- **Problem details**:
Copy every record below, exactly as written.

--- Data for review Enclosed Below ---

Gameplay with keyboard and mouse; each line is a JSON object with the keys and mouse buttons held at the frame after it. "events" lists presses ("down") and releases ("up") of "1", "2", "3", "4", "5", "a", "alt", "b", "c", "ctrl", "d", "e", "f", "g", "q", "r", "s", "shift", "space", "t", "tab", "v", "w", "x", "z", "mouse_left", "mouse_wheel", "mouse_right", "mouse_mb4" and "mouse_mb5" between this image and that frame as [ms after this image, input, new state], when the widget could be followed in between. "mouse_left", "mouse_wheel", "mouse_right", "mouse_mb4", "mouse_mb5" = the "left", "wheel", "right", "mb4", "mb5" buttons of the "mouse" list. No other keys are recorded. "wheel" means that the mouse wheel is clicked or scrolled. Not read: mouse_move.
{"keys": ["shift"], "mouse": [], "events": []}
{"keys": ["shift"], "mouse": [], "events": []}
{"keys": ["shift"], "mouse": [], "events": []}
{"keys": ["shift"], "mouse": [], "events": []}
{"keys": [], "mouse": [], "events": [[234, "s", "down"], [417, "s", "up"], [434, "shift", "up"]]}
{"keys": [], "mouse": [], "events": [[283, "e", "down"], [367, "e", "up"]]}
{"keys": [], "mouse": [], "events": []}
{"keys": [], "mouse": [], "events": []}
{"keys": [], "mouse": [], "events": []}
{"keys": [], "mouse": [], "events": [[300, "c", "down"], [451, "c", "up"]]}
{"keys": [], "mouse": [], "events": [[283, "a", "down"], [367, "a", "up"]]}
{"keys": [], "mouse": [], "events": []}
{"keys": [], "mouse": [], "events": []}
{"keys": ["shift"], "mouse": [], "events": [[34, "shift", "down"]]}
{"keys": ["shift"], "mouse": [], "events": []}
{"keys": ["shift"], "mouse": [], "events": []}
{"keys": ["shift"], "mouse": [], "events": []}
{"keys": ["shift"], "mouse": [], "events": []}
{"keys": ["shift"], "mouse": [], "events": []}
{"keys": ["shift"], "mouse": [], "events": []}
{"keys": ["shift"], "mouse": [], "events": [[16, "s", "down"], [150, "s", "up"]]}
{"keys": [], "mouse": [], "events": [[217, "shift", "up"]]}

--- End of Enclosed Data for review ---

- **Reply**:
Gameplay with keyboard and mouse; each line is a JSON object with the keys and mouse buttons held at the frame after it. "events" lists presses ("down") and releases ("up") of "1", "2", "3", "4", "5", "a", "alt", "b", "c", "ctrl", "d", "e", "f", "g", "q", "r", "s", "shift", "space", "t", "tab", "v", "w", "x", "z", "mouse_left", "mouse_wheel", "mouse_right", "mouse_mb4" and "mouse_mb5" between this image and that frame as [ms after this image, input, new state], when the widget could be followed in between. "mouse_left", "mouse_wheel", "mouse_right", "mouse_mb4", "mouse_mb5" = the "left", "wheel", "right", "mb4", "mb5" buttons of the "mouse" list. No other keys are recorded. "wheel" means that the mouse wheel is clicked or scrolled. Not read: mouse_move.
{"keys": ["shift"], "mouse": [], "events": []}
{"keys": ["shift"], "mouse": [], "events": []}
{"keys": ["shift"], "mouse": [], "events": []}
{"keys": ["shift"], "mouse": [], "events": []}
{"keys": [], "mouse": [], "events": [[234, "s", "down"], [417, "s", "up"], [434, "shift", "up"]]}
{"keys": [], "mouse": [], "events": [[283, "e", "down"], [367, "e", "up"]]}
{"keys": [], "mouse": [], "events": []}
{"keys": [], "mouse": [], "events": []}
{"keys": [], "mouse": [], "events": []}
{"keys": [], "mouse": [], "events": [[300, "c", "down"], [451, "c", "up"]]}
{"keys": [], "mouse": [], "events": [[283, "a", "down"], [367, "a", "up"]]}
{"keys": [], "mouse": [], "events": []}
{"keys": [], "mouse": [], "events": []}
{"keys": ["shift"], "mouse": [], "events": [[34, "shift", "down"]]}
{"keys": ["shift"], "mouse": [], "events": []}
{"keys": ["shift"], "mouse": [], "events": []}
{"keys": ["shift"], "mouse": [], "events": []}
{"keys": ["shift"], "mouse": [], "events": []}
{"keys": ["shift"], "mouse": [], "events": []}
{"keys": ["shift"], "mouse": [], "events": []}
{"keys": ["shift"], "mouse": [], "events": [[16, "s", "down"], [150, "s", "up"]]}
{"keys": [], "mouse": [], "events": [[217, "shift", "up"]]}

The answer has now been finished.